Task directions: Whenever a line below holds the word "Width", count it; please give only the final number.

[Source data]
☆ ☆ ☆
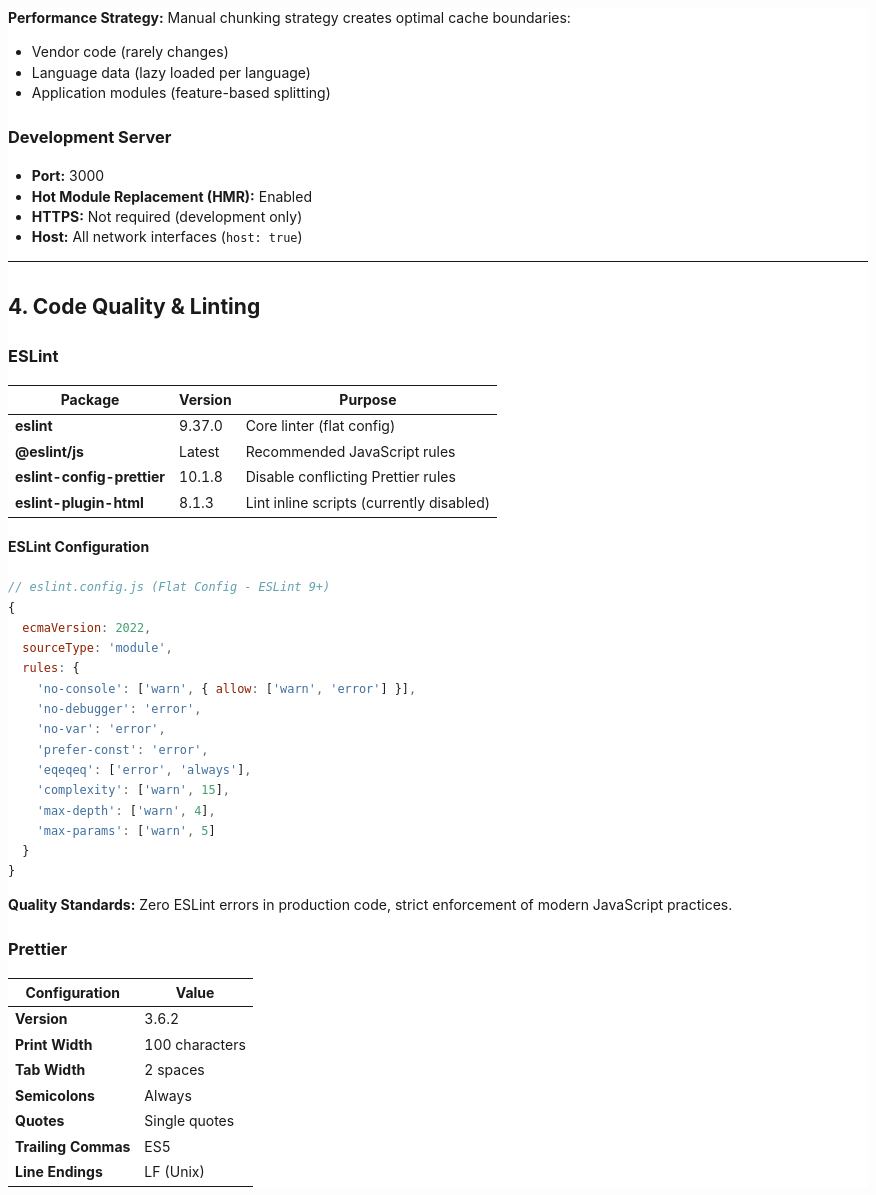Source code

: **Performance Strategy:** Manual chunking strategy creates optimal cache boundaries:
- Vendor code (rarely changes)
- Language data (lazy loaded per language)
- Application modules (feature-based splitting)

### Development Server
- **Port:** 3000
- **Hot Module Replacement (HMR):** Enabled
- **HTTPS:** Not required (development only)
- **Host:** All network interfaces (`host: true`)

---

## 4. Code Quality & Linting

### ESLint
| Package | Version | Purpose |
|---------|---------|---------|
| **eslint** | 9.37.0 | Core linter (flat config) |
| **@eslint/js** | Latest | Recommended JavaScript rules |
| **eslint-config-prettier** | 10.1.8 | Disable conflicting Prettier rules |
| **eslint-plugin-html** | 8.1.3 | Lint inline scripts (currently disabled) |

#### ESLint Configuration
```javascript
// eslint.config.js (Flat Config - ESLint 9+)
{
  ecmaVersion: 2022,
  sourceType: 'module',
  rules: {
    'no-console': ['warn', { allow: ['warn', 'error'] }],
    'no-debugger': 'error',
    'no-var': 'error',
    'prefer-const': 'error',
    'eqeqeq': ['error', 'always'],
    'complexity': ['warn', 15],
    'max-depth': ['warn', 4],
    'max-params': ['warn', 5]
  }
}
```

**Quality Standards:** Zero ESLint errors in production code, strict enforcement of modern JavaScript practices.

### Prettier
| Configuration | Value |
|--------------|-------|
| **Version** | 3.6.2 |
| **Print Width** | 100 characters |
| **Tab Width** | 2 spaces |
| **Semicolons** | Always |
| **Quotes** | Single quotes |
| **Trailing Commas** | ES5 |
| **Line Endings** | LF (Unix) |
☆ ☆ ☆
Written answer: 2